*** SOURCE MATERIAL

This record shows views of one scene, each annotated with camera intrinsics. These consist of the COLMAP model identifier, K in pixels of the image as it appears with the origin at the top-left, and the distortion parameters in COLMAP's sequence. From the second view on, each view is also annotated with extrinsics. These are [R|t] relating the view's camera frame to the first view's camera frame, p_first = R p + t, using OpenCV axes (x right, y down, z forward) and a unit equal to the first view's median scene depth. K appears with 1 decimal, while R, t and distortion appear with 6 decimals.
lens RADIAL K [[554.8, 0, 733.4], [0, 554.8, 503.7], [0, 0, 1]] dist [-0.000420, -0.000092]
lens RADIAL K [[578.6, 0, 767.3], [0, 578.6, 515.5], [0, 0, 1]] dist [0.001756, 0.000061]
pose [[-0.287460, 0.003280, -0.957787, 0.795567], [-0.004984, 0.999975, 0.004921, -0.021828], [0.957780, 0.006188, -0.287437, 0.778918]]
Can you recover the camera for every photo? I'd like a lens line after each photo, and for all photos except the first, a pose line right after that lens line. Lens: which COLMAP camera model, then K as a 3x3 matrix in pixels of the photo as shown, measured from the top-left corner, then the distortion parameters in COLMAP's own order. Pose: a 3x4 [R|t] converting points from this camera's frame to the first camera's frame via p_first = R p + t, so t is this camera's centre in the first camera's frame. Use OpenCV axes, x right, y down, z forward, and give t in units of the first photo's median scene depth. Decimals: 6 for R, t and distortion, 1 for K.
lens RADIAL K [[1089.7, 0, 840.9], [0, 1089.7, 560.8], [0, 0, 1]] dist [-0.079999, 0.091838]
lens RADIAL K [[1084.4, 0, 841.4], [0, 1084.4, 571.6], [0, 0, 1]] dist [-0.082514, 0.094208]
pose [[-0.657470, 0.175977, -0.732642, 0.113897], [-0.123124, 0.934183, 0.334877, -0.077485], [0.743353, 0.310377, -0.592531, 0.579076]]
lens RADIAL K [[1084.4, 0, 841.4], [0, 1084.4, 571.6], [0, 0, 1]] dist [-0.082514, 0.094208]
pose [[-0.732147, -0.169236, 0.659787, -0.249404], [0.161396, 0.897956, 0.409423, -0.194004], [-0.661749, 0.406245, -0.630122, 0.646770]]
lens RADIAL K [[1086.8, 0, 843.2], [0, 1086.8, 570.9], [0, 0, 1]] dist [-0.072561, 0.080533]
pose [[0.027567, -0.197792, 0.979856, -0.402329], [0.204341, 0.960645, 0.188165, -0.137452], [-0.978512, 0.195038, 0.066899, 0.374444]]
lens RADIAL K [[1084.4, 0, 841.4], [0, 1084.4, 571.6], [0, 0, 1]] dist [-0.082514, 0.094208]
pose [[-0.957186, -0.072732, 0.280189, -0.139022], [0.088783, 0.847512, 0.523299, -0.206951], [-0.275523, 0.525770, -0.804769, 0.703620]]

******

Update all the entries above, replacing every "COLMAP" with "Colmap" and leaving everything else unchanged.

This record shows views of one scene, each annotated with camera intrinsics. These consist of the Colmap model identifier, K in pixels of the image as it appears with the origin at the top-left, and the distortion parameters in Colmap's sequence. From the second view on, each view is also annotated with extrinsics. These are [R|t] relating the view's camera frame to the first view's camera frame, p_first = R p + t, using OpenCV axes (x right, y down, z forward) and a unit equal to the first view's median scene depth. K appears with 1 decimal, while R, t and distortion appear with 6 decimals.
lens RADIAL K [[554.8, 0, 733.4], [0, 554.8, 503.7], [0, 0, 1]] dist [-0.000420, -0.000092]
lens RADIAL K [[578.6, 0, 767.3], [0, 578.6, 515.5], [0, 0, 1]] dist [0.001756, 0.000061]
pose [[-0.287460, 0.003280, -0.957787, 0.795567], [-0.004984, 0.999975, 0.004921, -0.021828], [0.957780, 0.006188, -0.287437, 0.778918]]
Can you recover the camera for every photo? I'd like a lens line after each photo, and for all photos except the first, a pose line right after that lens line. Lens: which Colmap camera model, then K as a 3x3 matrix in pixels of the photo as shown, measured from the top-left corner, then the distortion parameters in Colmap's own order. Pose: a 3x4 [R|t] converting points from this camera's frame to the first camera's frame via p_first = R p + t, so t is this camera's centre in the first camera's frame. Use OpenCV axes, x right, y down, z forward, and give t in units of the first photo's median scene depth. Decimals: 6 for R, t and distortion, 1 for K.
lens RADIAL K [[1089.7, 0, 840.9], [0, 1089.7, 560.8], [0, 0, 1]] dist [-0.079999, 0.091838]
lens RADIAL K [[1084.4, 0, 841.4], [0, 1084.4, 571.6], [0, 0, 1]] dist [-0.082514, 0.094208]
pose [[-0.657470, 0.175977, -0.732642, 0.113897], [-0.123124, 0.934183, 0.334877, -0.077485], [0.743353, 0.310377, -0.592531, 0.579076]]
lens RADIAL K [[1084.4, 0, 841.4], [0, 1084.4, 571.6], [0, 0, 1]] dist [-0.082514, 0.094208]
pose [[-0.732147, -0.169236, 0.659787, -0.249404], [0.161396, 0.897956, 0.409423, -0.194004], [-0.661749, 0.406245, -0.630122, 0.646770]]
lens RADIAL K [[1086.8, 0, 843.2], [0, 1086.8, 570.9], [0, 0, 1]] dist [-0.072561, 0.080533]
pose [[0.027567, -0.197792, 0.979856, -0.402329], [0.204341, 0.960645, 0.188165, -0.137452], [-0.978512, 0.195038, 0.066899, 0.374444]]
lens RADIAL K [[1084.4, 0, 841.4], [0, 1084.4, 571.6], [0, 0, 1]] dist [-0.082514, 0.094208]
pose [[-0.957186, -0.072732, 0.280189, -0.139022], [0.088783, 0.847512, 0.523299, -0.206951], [-0.275523, 0.525770, -0.804769, 0.703620]]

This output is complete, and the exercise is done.